What do all of these events, which have for the most part been left out of mainstream analyses of the child migrant crisis, have in common? They created the material conditions, mainly economic, that led to mass poverty and oppression in Central America, thus further facilitating the need to leave the Northern Triangle and seek a “better” life in the United States, which has yet to be as brutally pillaged by a superior imperial power.
All of these aforementioned events are dialectically and materially interrelated with the child migrant crisis, which should not be seen as an isolated “thing,” but rather a process that is ongoing and will continue to perpetuate if the conditions that created it continue to stay the same. Capitalism, where the means of production are owned by private individuals with private, profit-maximizing interests, is in its current imperialist stage, as Lenin pointed out, and will continue to create crises like these as long as it continues to exist.

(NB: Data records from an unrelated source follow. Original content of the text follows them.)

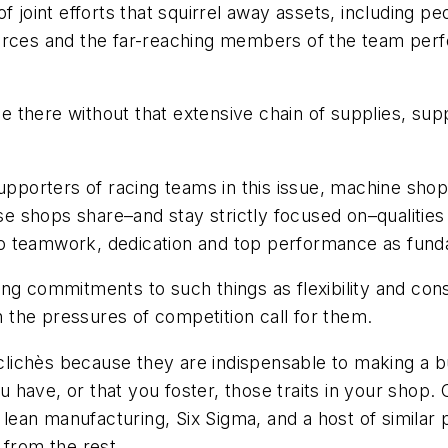
f joint efforts that squirrel away assets, including p
ources and the far-reaching members of the team per
 be there without that extensive chain of supplies, su
supporters of racing teams in this issue, machine shop
se shops share–and stay strictly focused on–qualities 
o teamwork, dedication and top performance as funda
ong commitments to such things as flexibility and con
the pressures of competition call for them.
ichès because they are indispensable to making a bus
have, or that you foster, those traits in your shop.
, lean manufacturing, Six Sigma, and a host of simila
 from the rest.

In attempting to understand crises such as these, one must first be able to understand how capitalist imperialism works systemically and how, as a system of interrelated processes and events, it is responsible for a number of crimes against humanity. The bottom line is this: the child migrant crisis is a direct consequence of our dominant economic mode of production, which creates the conditions for periodic crises many are often unable to understand or point out.